BEGIN Supplied material
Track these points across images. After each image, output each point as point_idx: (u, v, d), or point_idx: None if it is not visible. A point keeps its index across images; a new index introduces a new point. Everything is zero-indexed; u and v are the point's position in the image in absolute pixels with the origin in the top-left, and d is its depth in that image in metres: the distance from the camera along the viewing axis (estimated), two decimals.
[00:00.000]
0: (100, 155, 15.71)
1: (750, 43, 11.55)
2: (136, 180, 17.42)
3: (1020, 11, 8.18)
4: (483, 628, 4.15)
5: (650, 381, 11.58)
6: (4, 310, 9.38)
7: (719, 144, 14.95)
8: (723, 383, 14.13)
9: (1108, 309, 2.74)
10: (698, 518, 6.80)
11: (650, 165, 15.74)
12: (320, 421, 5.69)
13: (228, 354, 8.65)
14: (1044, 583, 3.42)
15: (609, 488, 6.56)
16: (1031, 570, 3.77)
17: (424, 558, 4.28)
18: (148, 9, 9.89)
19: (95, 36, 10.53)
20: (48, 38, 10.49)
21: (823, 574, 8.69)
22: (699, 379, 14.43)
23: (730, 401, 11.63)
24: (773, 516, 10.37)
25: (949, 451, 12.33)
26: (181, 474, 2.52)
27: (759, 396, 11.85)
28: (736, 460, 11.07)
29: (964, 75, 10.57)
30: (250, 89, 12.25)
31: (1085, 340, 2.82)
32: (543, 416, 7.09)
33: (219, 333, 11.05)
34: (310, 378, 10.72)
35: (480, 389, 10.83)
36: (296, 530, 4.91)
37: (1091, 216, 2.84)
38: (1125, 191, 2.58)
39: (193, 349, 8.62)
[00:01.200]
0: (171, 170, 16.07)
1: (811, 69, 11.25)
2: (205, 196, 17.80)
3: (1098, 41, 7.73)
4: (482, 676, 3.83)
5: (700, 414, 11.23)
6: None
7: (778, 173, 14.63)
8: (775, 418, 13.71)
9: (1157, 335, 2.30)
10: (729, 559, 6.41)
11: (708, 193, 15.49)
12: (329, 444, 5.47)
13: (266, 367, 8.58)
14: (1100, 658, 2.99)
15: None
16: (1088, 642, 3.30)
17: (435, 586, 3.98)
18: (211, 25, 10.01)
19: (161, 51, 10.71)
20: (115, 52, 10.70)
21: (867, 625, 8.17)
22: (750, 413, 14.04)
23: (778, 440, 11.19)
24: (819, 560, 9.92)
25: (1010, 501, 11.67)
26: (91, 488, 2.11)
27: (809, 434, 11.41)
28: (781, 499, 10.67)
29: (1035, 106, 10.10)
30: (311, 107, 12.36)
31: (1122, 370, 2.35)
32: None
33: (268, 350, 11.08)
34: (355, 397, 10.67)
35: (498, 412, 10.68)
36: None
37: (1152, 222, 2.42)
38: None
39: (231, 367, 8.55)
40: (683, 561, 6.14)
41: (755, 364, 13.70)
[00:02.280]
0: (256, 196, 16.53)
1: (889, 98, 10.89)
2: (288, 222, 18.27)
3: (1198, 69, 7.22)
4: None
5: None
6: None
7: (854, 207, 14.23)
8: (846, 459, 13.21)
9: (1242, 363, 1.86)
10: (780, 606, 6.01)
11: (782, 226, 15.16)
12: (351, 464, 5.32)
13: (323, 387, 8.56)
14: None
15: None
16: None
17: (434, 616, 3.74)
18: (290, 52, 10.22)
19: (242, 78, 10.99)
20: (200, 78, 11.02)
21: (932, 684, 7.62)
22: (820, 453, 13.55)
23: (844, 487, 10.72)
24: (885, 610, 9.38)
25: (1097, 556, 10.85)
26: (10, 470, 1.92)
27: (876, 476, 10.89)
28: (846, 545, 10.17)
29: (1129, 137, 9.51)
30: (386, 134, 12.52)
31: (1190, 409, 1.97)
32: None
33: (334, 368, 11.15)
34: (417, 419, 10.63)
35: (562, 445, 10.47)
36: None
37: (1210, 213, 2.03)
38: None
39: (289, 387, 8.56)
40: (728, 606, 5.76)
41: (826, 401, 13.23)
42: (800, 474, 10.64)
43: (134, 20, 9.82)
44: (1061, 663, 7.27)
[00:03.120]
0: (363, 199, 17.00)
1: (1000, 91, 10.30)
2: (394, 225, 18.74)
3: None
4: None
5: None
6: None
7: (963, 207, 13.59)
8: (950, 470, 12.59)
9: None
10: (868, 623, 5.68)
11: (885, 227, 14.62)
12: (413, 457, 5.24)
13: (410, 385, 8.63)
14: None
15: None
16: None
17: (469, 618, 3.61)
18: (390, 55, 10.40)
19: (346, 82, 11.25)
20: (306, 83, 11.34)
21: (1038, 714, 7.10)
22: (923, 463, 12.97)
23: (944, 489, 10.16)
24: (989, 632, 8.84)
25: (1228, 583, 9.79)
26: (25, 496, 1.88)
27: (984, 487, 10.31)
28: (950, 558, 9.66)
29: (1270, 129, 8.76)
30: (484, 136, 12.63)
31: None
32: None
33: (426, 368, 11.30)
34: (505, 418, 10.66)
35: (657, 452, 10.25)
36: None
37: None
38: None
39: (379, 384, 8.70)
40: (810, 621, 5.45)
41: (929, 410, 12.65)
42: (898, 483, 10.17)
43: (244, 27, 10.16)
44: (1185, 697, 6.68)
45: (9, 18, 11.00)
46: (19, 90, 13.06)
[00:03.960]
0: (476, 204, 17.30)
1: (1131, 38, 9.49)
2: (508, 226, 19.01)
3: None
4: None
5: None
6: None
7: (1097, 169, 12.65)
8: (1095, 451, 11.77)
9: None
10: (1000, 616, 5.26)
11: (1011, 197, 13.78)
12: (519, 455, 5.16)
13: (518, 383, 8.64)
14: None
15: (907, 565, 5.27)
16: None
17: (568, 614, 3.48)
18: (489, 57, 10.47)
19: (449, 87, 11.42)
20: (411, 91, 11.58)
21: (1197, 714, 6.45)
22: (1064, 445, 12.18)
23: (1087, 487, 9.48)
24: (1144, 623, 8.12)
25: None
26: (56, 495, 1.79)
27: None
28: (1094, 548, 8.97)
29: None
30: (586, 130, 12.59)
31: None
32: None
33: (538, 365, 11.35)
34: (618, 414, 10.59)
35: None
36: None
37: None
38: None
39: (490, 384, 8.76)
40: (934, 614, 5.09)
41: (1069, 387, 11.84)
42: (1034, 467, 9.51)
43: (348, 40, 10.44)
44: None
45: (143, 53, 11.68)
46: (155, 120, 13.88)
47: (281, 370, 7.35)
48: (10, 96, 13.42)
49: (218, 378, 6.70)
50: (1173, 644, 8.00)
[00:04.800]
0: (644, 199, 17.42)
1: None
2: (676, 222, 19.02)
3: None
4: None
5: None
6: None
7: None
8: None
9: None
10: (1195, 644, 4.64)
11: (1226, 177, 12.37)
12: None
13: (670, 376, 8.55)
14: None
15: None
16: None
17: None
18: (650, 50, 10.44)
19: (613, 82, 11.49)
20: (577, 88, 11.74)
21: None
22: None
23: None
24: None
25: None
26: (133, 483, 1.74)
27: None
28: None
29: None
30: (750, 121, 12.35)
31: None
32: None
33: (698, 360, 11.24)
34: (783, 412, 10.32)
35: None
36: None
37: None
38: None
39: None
END Supplied material
- _Exercise instructions_:
Retype the records above, but only those lines that fall between the line containing "29: (964, 75, 10.57)" and the line containing "5: (700, 414, 11.23)", with both of those lines included, exactly as written.

- _Result_:
29: (964, 75, 10.57)
30: (250, 89, 12.25)
31: (1085, 340, 2.82)
32: (543, 416, 7.09)
33: (219, 333, 11.05)
34: (310, 378, 10.72)
35: (480, 389, 10.83)
36: (296, 530, 4.91)
37: (1091, 216, 2.84)
38: (1125, 191, 2.58)
39: (193, 349, 8.62)
[00:01.200]
0: (171, 170, 16.07)
1: (811, 69, 11.25)
2: (205, 196, 17.80)
3: (1098, 41, 7.73)
4: (482, 676, 3.83)
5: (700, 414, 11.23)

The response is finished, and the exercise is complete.